*Directive A*.
In the restaurant interview, translate the sentence "They both own service businesses and know how it’s done." into Spanish.
*Directive B*.
Render the rows that follow the restaurant interview as a Markdown table with columns Number and Line, starting at the first row and ending at the row containing "genus: Calostoma", with blank lines left out.

*Quoted text*.
## BEGIN

Photo by George Mahe
What parts came from Agave? The upscale, fresh-juice, hand-shaken margaritas. The presentation and the level at which you run service. Agave had the best service staff around at that time, thanks to Coby and his husband, Derek [Fatheree]. They both own service businesses and know how it’s done. Derek also is in charge of the business end, the tech, branding, and marketing. He and Coby also have an eye for design. Guests will see that.

Photo by George Mahe
Arzola's classic queso, spiced chips, and a must get appetizer, Papa Chuy's Hush Puppies (pickled jalapenos stuffed with seasoned beef, rice, and cheese, fried in cornmeal and served with crema)
What parts came from Chuy’s? The steak, chicken, shrimp, and fajitas, as well as the jalapeño hushpuppies, Spanish rice, charro beans, and chili con queso, which many Chuy’s customers called “the sauce of life.” Our chef, Tanya Keys, who owned The Little Dipper sandwich shop, is marinating sweet potatoes and roasting them on the flat-top as part of the seasonal veggie fajita. They’re unbelievable. I would never have thought of that. She’s also tinkered with the rice and the charro beans. She’s unbelievable.
Is the margarita at Chuy’s the same one that’s now made at Fajitas & Margaritas? The same but tweaked. The Chuy’s margarita graduated into a fresher version at Agave, swapping lime concentrate with fresh lime juice. In turn, Agave’s product graduated into the one we use here.
Who’s one person you really respect in the industry? Cary McDowell. If I ever came across a shitload of money, I told him what I would do: I’d say, Hey Cary, let’s go. You and I are opening a spot, whatever you want to do. I believe in the guy that much.
Is it a good time to get into the business? Yes, especially if you focus on an everyday place. And make sure you keep it affordable, or it will cease to be that.
What’s next on the drawing board? What concept makes sense? This one does for sure. We feel there’s a need and a market for this. We’re the only ones who can screw this up.

## END

*Data records*.
## BEGIN

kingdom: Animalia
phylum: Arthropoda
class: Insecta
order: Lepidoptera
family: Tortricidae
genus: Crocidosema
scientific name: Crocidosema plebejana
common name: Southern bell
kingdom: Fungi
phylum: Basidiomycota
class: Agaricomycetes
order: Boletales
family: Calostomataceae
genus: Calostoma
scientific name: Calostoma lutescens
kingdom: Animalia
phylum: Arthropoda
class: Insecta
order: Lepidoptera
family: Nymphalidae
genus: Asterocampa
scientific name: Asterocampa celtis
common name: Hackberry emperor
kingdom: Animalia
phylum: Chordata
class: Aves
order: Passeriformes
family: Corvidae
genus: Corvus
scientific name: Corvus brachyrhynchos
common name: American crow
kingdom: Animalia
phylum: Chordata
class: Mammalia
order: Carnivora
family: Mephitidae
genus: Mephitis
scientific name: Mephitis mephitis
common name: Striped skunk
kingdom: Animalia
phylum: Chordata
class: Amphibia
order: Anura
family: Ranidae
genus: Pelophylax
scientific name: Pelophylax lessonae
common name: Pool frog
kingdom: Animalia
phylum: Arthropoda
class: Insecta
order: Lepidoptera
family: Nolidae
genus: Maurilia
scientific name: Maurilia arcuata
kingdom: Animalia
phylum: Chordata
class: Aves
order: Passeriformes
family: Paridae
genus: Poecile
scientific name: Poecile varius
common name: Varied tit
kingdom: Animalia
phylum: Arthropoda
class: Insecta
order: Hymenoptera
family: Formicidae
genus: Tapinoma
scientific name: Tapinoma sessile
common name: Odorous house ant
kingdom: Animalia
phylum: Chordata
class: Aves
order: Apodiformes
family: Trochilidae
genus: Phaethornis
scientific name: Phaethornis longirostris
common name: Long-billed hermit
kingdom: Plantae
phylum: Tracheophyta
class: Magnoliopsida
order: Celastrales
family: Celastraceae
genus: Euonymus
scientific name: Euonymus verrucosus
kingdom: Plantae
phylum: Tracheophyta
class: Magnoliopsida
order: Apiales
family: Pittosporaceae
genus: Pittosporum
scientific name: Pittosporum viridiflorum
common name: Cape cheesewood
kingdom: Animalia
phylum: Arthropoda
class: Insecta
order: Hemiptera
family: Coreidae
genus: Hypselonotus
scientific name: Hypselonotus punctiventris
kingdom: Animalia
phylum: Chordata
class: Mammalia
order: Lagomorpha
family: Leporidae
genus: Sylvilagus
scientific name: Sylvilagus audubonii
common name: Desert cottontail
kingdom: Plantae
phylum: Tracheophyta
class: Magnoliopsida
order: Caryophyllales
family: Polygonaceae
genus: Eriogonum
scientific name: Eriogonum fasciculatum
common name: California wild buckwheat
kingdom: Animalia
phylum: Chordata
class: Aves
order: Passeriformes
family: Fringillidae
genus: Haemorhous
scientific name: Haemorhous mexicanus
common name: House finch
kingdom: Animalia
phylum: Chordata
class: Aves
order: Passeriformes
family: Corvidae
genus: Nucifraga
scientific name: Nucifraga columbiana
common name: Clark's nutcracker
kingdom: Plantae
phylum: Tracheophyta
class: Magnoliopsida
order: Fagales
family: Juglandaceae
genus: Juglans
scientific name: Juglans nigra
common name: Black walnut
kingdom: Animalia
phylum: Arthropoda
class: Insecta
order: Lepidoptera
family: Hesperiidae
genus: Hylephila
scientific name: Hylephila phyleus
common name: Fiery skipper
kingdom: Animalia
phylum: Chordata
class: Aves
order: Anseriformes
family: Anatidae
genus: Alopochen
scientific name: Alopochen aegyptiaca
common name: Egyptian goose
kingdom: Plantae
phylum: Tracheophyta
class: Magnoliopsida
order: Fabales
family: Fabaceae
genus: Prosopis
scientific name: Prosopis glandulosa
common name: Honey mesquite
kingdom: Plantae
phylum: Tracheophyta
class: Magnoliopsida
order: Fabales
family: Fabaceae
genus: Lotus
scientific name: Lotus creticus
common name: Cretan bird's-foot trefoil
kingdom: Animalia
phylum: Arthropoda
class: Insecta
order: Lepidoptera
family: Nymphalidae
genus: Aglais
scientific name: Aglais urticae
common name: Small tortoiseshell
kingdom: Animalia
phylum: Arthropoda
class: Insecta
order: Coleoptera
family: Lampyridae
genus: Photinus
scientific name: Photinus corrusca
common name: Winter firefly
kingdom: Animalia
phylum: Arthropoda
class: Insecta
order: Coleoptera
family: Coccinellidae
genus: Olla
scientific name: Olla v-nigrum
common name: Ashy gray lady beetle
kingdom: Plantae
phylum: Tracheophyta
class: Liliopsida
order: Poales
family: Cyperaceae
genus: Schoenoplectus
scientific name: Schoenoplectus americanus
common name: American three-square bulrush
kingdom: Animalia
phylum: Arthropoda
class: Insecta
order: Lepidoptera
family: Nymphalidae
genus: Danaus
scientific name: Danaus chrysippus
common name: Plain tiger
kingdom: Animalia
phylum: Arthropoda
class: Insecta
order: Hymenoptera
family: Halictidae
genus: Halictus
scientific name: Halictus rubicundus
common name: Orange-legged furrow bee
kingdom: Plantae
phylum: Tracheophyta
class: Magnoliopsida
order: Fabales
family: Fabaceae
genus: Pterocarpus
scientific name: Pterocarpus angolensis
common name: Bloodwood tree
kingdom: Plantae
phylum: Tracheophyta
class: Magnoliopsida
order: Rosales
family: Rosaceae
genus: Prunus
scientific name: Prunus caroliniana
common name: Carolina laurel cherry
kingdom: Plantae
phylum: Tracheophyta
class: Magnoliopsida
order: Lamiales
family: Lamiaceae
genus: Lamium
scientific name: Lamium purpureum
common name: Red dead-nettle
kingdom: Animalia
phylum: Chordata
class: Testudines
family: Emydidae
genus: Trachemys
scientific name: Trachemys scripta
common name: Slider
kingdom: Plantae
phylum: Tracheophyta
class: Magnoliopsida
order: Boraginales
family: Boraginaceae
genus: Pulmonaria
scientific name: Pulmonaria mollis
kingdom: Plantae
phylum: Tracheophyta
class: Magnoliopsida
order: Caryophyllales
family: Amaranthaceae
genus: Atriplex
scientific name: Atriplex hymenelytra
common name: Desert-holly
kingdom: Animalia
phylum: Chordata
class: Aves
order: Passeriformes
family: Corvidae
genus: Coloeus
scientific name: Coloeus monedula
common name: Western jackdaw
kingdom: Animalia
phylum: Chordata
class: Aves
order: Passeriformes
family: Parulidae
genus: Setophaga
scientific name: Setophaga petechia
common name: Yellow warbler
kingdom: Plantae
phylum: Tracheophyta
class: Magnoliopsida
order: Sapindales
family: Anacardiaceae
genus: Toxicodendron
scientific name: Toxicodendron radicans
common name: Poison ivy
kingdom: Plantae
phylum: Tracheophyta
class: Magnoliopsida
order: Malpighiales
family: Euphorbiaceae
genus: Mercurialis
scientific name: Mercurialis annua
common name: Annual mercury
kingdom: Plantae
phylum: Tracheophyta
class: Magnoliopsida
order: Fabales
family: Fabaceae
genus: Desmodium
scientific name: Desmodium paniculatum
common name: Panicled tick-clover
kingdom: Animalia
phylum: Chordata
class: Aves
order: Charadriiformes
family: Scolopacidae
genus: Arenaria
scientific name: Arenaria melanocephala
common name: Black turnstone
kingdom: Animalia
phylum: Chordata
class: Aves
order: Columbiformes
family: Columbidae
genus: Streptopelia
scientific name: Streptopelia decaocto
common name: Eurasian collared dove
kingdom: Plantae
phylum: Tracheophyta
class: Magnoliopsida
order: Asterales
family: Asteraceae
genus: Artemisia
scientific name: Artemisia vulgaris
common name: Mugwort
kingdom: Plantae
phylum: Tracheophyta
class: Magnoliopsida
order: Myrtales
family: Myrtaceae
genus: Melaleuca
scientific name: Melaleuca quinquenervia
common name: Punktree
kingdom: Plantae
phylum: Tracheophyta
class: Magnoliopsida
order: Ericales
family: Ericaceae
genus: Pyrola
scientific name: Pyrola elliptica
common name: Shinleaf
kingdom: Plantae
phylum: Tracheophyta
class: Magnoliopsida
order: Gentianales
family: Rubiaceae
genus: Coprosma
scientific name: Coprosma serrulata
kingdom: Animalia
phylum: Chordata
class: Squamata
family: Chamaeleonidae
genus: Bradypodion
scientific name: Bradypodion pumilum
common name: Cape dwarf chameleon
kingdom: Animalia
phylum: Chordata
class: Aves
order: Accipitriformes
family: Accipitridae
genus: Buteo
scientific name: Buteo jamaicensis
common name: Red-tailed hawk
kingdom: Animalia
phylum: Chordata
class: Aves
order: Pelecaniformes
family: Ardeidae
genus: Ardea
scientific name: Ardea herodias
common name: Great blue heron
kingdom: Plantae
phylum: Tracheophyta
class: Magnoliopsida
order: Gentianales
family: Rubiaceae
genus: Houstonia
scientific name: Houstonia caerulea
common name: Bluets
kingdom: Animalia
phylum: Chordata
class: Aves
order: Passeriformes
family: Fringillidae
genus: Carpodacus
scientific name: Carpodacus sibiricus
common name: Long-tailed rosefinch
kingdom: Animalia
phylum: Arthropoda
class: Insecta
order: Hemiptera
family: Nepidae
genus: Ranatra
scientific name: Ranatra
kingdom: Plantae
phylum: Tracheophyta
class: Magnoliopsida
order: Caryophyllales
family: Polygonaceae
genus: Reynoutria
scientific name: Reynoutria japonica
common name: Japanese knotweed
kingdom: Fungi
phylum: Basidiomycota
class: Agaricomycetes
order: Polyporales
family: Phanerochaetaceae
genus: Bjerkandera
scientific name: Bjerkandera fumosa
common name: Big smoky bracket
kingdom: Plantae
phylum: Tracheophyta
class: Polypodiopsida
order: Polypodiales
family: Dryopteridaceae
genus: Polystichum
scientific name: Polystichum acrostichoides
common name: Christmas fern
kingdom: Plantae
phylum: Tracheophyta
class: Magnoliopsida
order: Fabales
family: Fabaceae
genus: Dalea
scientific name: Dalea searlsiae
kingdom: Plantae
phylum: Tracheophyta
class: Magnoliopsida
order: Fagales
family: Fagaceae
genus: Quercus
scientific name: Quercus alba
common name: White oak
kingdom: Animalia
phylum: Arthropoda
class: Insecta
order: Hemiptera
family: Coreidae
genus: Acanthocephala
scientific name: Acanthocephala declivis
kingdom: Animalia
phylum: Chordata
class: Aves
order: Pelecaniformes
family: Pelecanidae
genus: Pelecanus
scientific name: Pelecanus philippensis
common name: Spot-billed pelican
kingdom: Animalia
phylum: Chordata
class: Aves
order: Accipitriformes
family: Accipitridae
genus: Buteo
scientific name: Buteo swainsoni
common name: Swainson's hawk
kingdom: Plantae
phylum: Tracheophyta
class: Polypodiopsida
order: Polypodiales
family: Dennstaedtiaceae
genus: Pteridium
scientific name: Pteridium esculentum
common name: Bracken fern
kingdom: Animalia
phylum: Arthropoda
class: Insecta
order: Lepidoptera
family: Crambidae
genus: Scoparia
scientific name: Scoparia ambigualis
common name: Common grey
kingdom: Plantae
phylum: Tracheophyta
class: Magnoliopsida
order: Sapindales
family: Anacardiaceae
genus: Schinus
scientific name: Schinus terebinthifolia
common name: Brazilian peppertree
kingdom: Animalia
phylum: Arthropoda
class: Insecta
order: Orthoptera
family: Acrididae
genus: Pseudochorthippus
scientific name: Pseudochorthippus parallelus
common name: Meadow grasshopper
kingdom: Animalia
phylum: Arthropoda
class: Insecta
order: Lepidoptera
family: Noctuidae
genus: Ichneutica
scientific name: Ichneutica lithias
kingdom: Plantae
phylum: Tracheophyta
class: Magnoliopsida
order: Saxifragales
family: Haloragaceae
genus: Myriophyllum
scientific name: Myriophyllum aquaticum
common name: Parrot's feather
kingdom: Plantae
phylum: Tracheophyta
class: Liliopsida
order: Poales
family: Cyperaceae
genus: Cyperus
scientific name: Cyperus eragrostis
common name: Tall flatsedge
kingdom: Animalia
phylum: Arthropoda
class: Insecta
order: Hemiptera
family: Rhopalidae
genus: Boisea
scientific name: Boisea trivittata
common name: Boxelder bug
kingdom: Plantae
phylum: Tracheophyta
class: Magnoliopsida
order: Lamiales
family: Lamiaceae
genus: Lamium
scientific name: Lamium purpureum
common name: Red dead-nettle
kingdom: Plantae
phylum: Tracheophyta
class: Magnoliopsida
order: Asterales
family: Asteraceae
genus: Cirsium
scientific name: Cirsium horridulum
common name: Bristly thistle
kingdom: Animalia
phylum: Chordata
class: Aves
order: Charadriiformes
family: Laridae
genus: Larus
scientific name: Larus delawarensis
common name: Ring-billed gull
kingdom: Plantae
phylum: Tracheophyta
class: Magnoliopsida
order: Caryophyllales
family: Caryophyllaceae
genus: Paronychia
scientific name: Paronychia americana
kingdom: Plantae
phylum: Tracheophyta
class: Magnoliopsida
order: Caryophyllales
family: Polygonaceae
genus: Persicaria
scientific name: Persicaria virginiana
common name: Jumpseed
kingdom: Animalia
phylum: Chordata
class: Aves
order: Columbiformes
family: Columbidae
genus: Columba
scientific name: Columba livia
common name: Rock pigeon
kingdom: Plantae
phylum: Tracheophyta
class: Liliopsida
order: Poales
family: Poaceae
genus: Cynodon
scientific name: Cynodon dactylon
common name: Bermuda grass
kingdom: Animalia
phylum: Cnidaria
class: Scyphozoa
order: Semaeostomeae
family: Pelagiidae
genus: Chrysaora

## END

*Task answer A*.
Ambos son dueños de negocios de servicios y saben cómo se hace.

*Task answer B*.
| Number | Line |
|---|---|
| 1 | kingdom: Animalia |
| 2 | phylum: Arthropoda |
| 3 | class: Insecta |
| 4 | order: Lepidoptera |
| 5 | family: Tortricidae |
| 6 | genus: Crocidosema |
| 7 | scientific name: Crocidosema plebejana |
| 8 | common name: Southern bell |
| 9 | kingdom: Fungi |
| 10 | phylum: Basidiomycota |
| 11 | class: Agaricomycetes |
| 12 | order: Boletales |
| 13 | family: Calostomataceae |
| 14 | genus: Calostoma |